**Records to process**
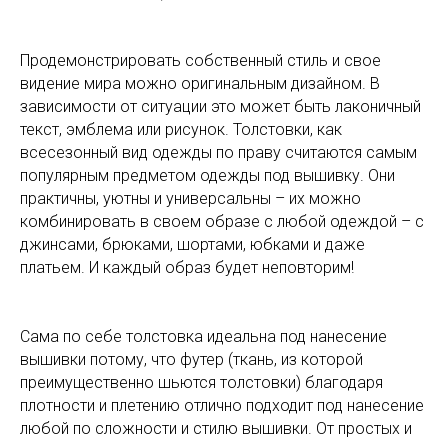
Продемонстрировать собственный стиль и свое
видение мира можно оригинальным дизайном. В
зависимости от ситуации это может быть лаконичный
текст, эмблема или рисунок. Толстовки, как
всесезонный вид одежды по праву считаются самым
популярным предметом одежды под вышивку. Они
практичны, уютны и универсальны – их можно
комбинировать в своем образе с любой одеждой – с
джинсами, брюками, шортами, юбками и даже
платьем. И каждый образ будет неповторим!
Сама по себе толстовка идеальна под нанесение
вышивки потому, что футер (ткань, из которой
преимущественно шьются толстовки) благодаря
плотности и плетению отлично подходит под нанесение
любой по сложности и стилю вышивки. От простых и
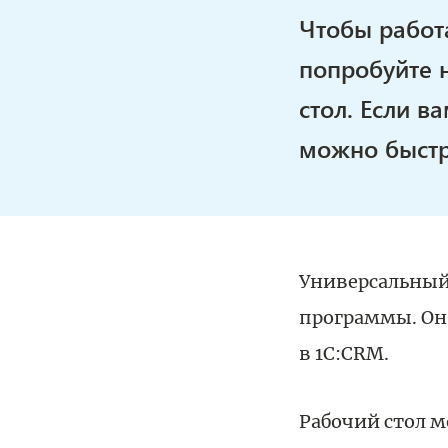
Чтобы работ
попробуйте 
стол. Если в
можно быстре
Универсальный 
программы. Он
в 1C:CRM.
Рабочий стол 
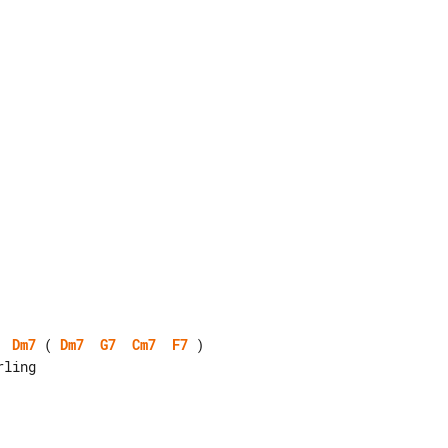
Dm7
 ( 
Dm7
G7
Cm7
F7
 )
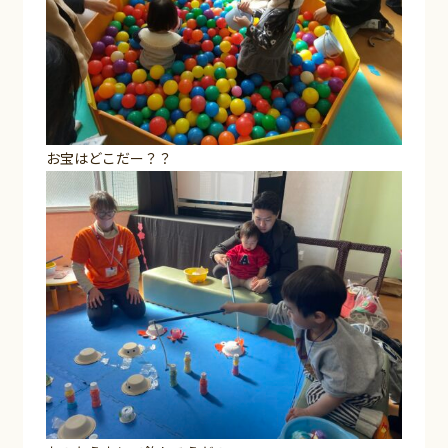
お宝はどこだー？？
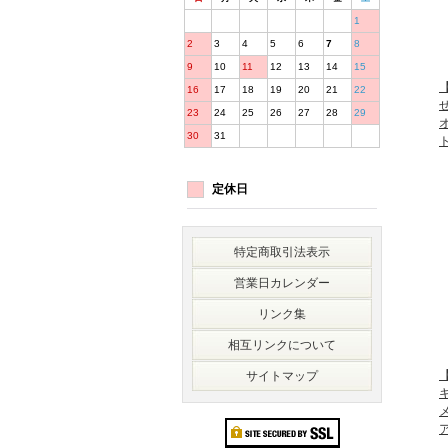
1
2
3
4
5
6
7
8
9
10
11
12
13
14
15
16
17
18
19
20
21
22
23
24
25
26
27
28
29
30
31
定休日
特定商取引法表示
営業日カレンダー
リンク集
相互リンクについて
【
サイトマップ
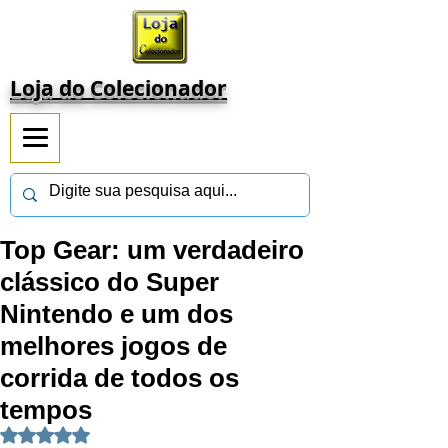
Loja do Colecionador
Top Gear: um verdadeiro
clássico do Super
Nintendo e um dos
melhores jogos de
corrida de todos os
tempos
Avaliado com NaN de 5 estrelas.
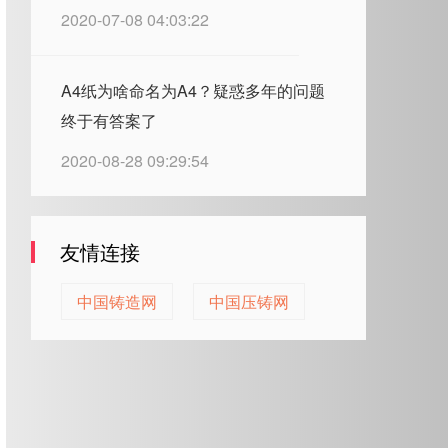
2020-07-08 04:03:22
A4纸为啥命名为A4？疑惑多年的问题
终于有答案了
2020-08-28 09:29:54
友情连接
中国铸造网
中国压铸网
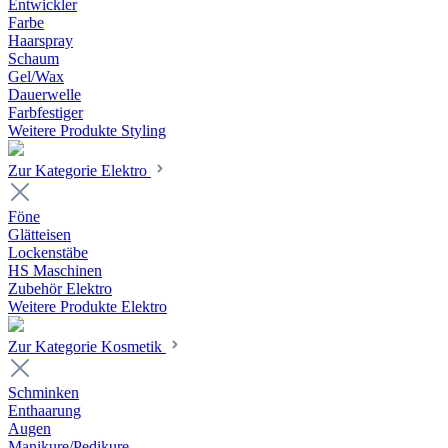
Entwickler
Farbe
Haarspray
Schaum
Gel/Wax
Dauerwelle
Farbfestiger
Weitere Produkte Styling
Zur Kategorie Elektro
Föne
Glätteisen
Lockenstäbe
HS Maschinen
Zubehör Elektro
Weitere Produkte Elektro
Zur Kategorie Kosmetik
Schminken
Enthaarung
Augen
Manikure/Pedikure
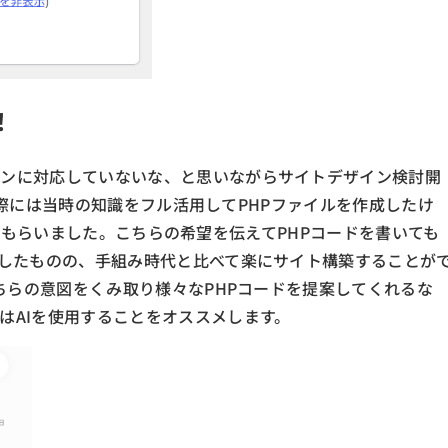
！
インに対応していないな、と思いながらサイトデザイン検討開
入した際には当時の知識をフル活用してPHPファイルを作成したけ
作成してもらいました。こちらの希望を伝えてPHPコードを書いても
労したものの、手組み時代と比べて楽にサイト構築することが
こちらの意図をくみ取り様々なPHPコードを提案してくれるな
はAIを使用することをオススメします。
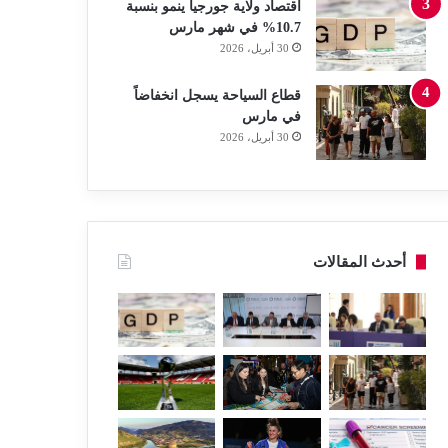
اقتصاد ولاية جورجيا ينمو بنسبة
10.7% في شهر مارس
30 أبريل، 2026
قطاع السياحة يسجل انخفاضاً
في مارس
30 أبريل، 2026
أحدث المقالات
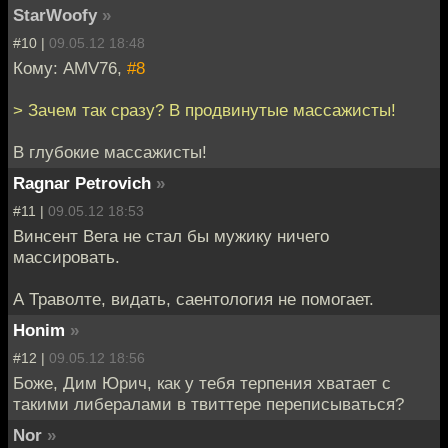
StarWoofy
»
#10 |
09.05.12 18:48
Кому: AMV76,
#8
> Зачем так сразу? В продвинутые массажисты!
В глубокие массажисты!
Ragnar Petrovich
»
#11 |
09.05.12 18:53
Винсент Вега не стал бы мужику ничего
массировать.
А Траволте, видать, саентология не помогает.
Honim
»
#12 |
09.05.12 18:56
Боже, Дим Юрич, как у тебя терпения хватает с
такими либералами в твиттере переписываться?
Nor
»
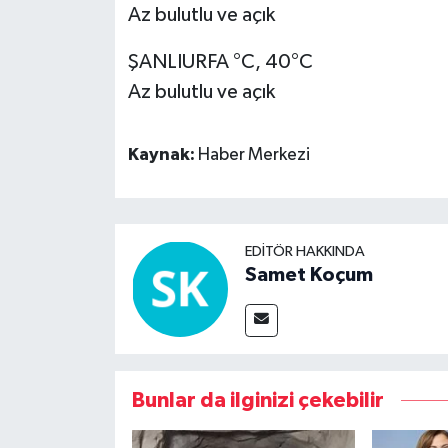
Az bulutlu ve açık
ŞANLIURFA °C, 40°C
Az bulutlu ve açık
Kaynak:
Haber Merkezi
EDITÖR HAKKINDA
Samet Koçum
Bunlar da ilginizi çekebilir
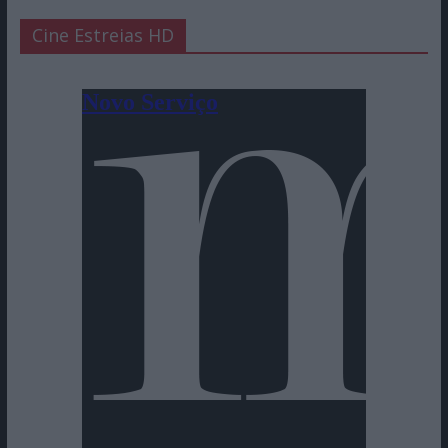
Cine Estreias HD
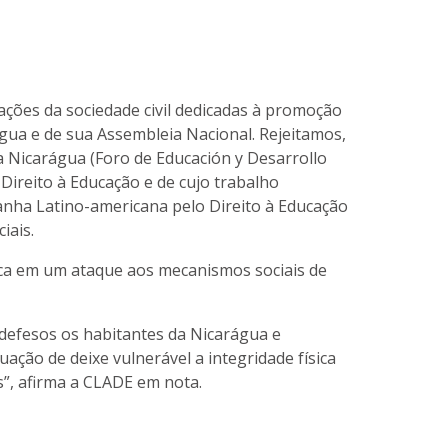
ações da sociedade civil dedicadas à promoção
água e de sua Assembleia Nacional. Rejeitamos,
 Nicarágua (Foro de Educación y Desarrollo
ireito à Educação e de cujo trabalho
nha Latino-americana pelo Direito à Educação
ciais.
ica em um ataque aos mecanismos sociais de
ndefesos os habitantes da Nicarágua e
ção de deixe vulnerável a integridade física
s”, afirma a CLADE em nota.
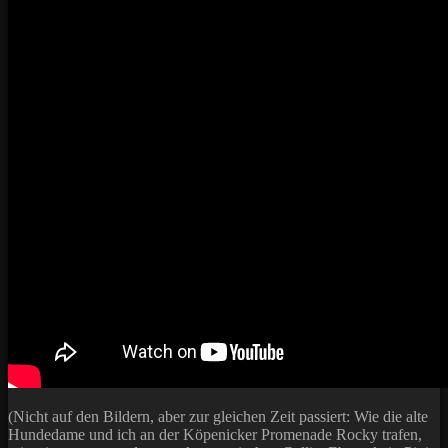
(Nicht auf den Bildern, aber zur gleichen Zeit passiert: Wie die alte
Hundedame und ich an der Köpenicker Promenade Rocky trafen,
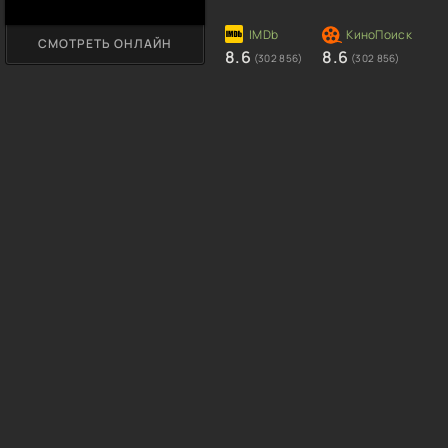
СМОТРЕТЬ ОНЛАЙН
8.6
8.6
(302 856)
(302 856)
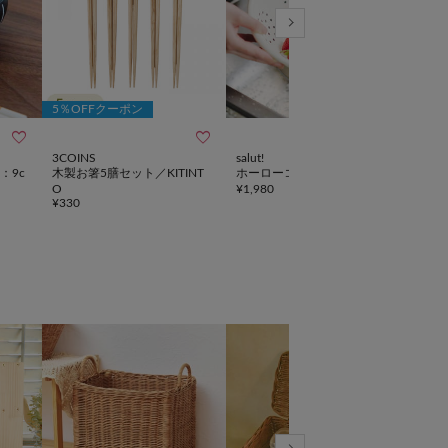
5％OFFクーポン



再入
3COINS
salut!
salut!
：9c
木製お箸5膳セット／KITINT
ホーローコランダー
若紫
O
¥
1,980
¥
1,1
¥
330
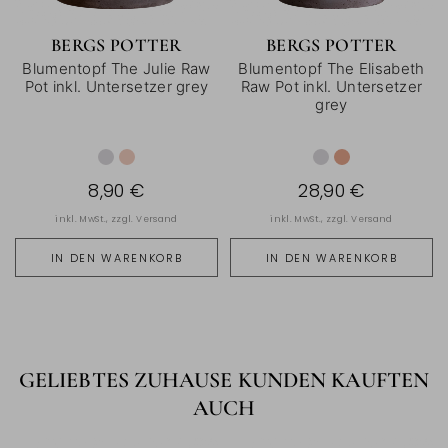
BERGS POTTER
BERGS POTTER
Blumentopf The Julie Raw
Blumentopf The Elisabeth
Pot inkl. Untersetzer grey
Raw Pot inkl. Untersetzer
grey
8,90 €
28,90 €
inkl. MwSt., zzgl.
Versand
inkl. MwSt., zzgl.
Versand
IN DEN WARENKORB
IN DEN WARENKORB
GELIEBTES ZUHAUSE KUNDEN KAUFTEN
AUCH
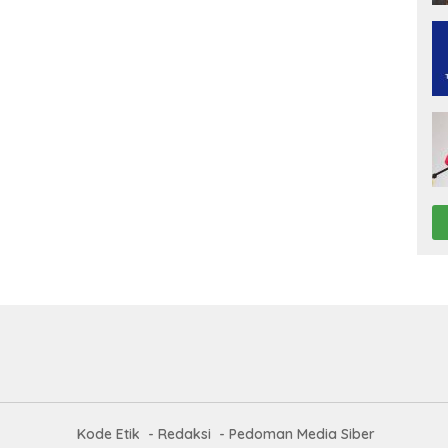
Kode Etik
Redaksi
Pedoman Media Siber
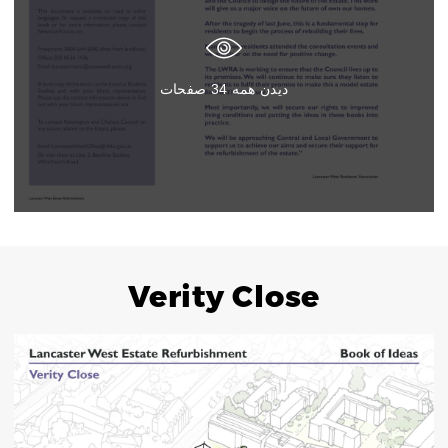
دیدن همه
34
صفحات
Verity Close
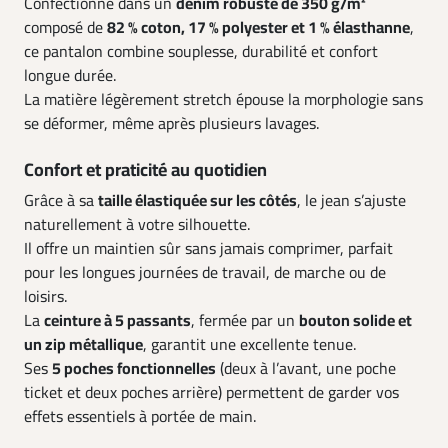
Confectionné dans un
denim robuste de 350 g/m²
composé de
82 % coton, 17 % polyester et 1 % élasthanne
,
ce pantalon combine souplesse, durabilité et confort
longue durée.
La matière légèrement stretch épouse la morphologie sans
se déformer, même après plusieurs lavages.
Confort et praticité au quotidien
Grâce à sa
taille élastiquée sur les côtés
, le jean s’ajuste
naturellement à votre silhouette.
Il offre un maintien sûr sans jamais comprimer, parfait
pour les longues journées de travail, de marche ou de
loisirs.
La
ceinture à 5 passants
, fermée par un
bouton solide et
un zip métallique
, garantit une excellente tenue.
Ses
5 poches fonctionnelles
(deux à l’avant, une poche
ticket et deux poches arrière) permettent de garder vos
effets essentiels à portée de main.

**Task brief**
Give back all of the material exactly, though without the images it contains.

**Output of the task**
Продемонстрировать собственный стиль и свое
видение мира можно оригинальным дизайном. В
зависимости от ситуации это может быть лаконичный
текст, эмблема или рисунок. Толстовки, как
всесезонный вид одежды по праву считаются самым
популярным предметом одежды под вышивку. Они
практичны, уютны и универсальны – их можно
комбинировать в своем образе с любой одеждой – с
джинсами, брюками, шортами, юбками и даже
платьем. И каждый образ будет неповторим!
Сама по себе толстовка идеальна под нанесение
вышивки потому, что футер (ткань, из которой
преимущественно шьются толстовки) благодаря
плотности и плетению отлично подходит под нанесение
любой по сложности и стилю вышивки. От простых и
Чтобы работ
попробуйте 
стол. Если в
можно быстре
Универсальный 
программы. Он
в 1C:CRM.
Рабочий стол 
Dm7
 ( 
Dm7
G7
Cm7
F7
 )
お宝はどこだー？？
1
2
3
4
5
6
7
8
9
10
11
12
13
14
15
16
17
18
19
20
21
22
23
24
25
26
27
28
29
30
31
定休日
特定商取引法表示
営業日カレンダー
リンク集
相互リンクについて
【
サイトマップ
Loja do Colecionador
Top Gear: um verdadeiro
clássico do Super
Nintendo e um dos
melhores jogos de
corrida de todos os
tempos
Avaliado com NaN de 5 estrelas.
2020-07-08 04:03:22
A4纸为啥命名为A4？疑惑多年的问题
终于有答案了
2020-08-28 09:29:54
友情连接
中国铸造网
中国压铸网
Entwickler
Farbe
Haarspray
Schaum
Gel/Wax
Dauerwelle
Farbfestiger
Weitere Produkte Styling
Zur Kategorie Elektro
Föne
Glätteisen
Lockenstäbe
HS Maschinen
Zubehör Elektro
Weitere Produkte Elektro
Zur Kategorie Kosmetik
Schminken
Enthaarung
Augen
Manikure/Pedikure
！
インに対応していないな、と思いながらサイトデザイン検討開
入した際には当時の知識をフル活用してPHPファイルを作成したけ
作成してもらいました。こちらの希望を伝えてPHPコードを書いても
労したものの、手組み時代と比べて楽にサイト構築することが
こちらの意図をくみ取り様々なPHPコードを提案してくれるな
はAIを使用することをオススメします。
اقتصاد ولاية جورجيا ينمو بنسبة
10.7% في شهر مارس
30 أبريل، 2026
قطاع السياحة يسجل انخفاضاً
في مارس
30 أبريل، 2026
أحدث المقالات
StarWoofy
»
#10 |
09.05.12 18:48
Кому: AMV76,
#8
> Зачем так сразу? В продвинутые массажисты!
В глубокие массажисты!
Ragnar Petrovich
»
#11 |
09.05.12 18:53
Винсент Вега не стал бы мужику ничего
массировать.
А Траволте, видать, саентология не помогает.
Honim
»
#12 |
09.05.12 18:56
Боже, Дим Юрич, как у тебя терпения хватает с
такими либералами в твиттере переписываться?
Nor
»
Az bulutlu ve açık
ŞANLIURFA °C, 40°C
Az bulutlu ve açık
Kaynak:
Haber Merkezi
EDITÖR HAKKINDA
Samet Koçum
Bunlar da ilginizi çekebilir
Cine Estreias HD
ações da sociedade civil dedicadas à promoção
água e de sua Assembleia Nacional. Rejeitamos,
 Nicarágua (Foro de Educación y Desarrollo
ireito à Educação e de cujo trabalho
nha Latino-americana pelo Direito à Educação
ciais.
ica em um ataque aos mecanismos sociais de
ndefesos os habitantes da Nicarágua e
ção de deixe vulnerável a integridade física
s”, afirma a CLADE em nota.
(Nicht auf den Bildern, aber zur gleichen Zeit passiert: Wie die alte
Hundedame und ich an der Köpenicker Promenade Rocky trafen,
СМОТРЕТЬ ОНЛАЙН
8.6
8.6
(302 856)
(302 856)
5％OFFクーポン



再入
3COINS
salut!
salut!
：9c
木製お箸5膳セット／KITINT
ホーローコランダー
若紫
O
¥
1,980
¥
1,1
¥
330
BERGS POTTER
BERGS POTTER
Blumentopf The Julie Raw
Blumentopf The Elisabeth
Pot inkl. Untersetzer grey
Raw Pot inkl. Untersetzer
grey
8,90 €
28,90 €
inkl. MwSt., zzgl.
Versand
inkl. MwSt., zzgl.
Versand
IN DEN WARENKORB
IN DEN WARENKORB
GELIEBTES ZUHAUSE KUNDEN KAUFTEN
AUCH
Kode Etik
Redaksi
Pedoman Media Siber
دیدن همه
34
صفحات
Verity Close
Confectionné dans un
denim robuste de 350 g/m²
composé de
82 % coton, 17 % polyester et 1 % élasthanne
,
ce pantalon combine souplesse, durabilité et confort
longue durée.
La matière légèrement stretch épouse la morphologie sans
se déformer, même après plusieurs lavages.
Confort et praticité au quotidien
Grâce à sa
taille élastiquée sur les côtés
, le jean s’ajuste
naturellement à votre silhouette.
Il offre un maintien sûr sans jamais comprimer, parfait
pour les longues journées de travail, de marche ou de
loisirs.
La
ceinture à 5 passants
, fermée par un
bouton solide et
un zip métallique
, garantit une excellente tenue.
Ses
5 poches fonctionnelles
(deux à l’avant, une poche
ticket et deux poches arrière) permettent de garder vos
effets essentiels à portée de main.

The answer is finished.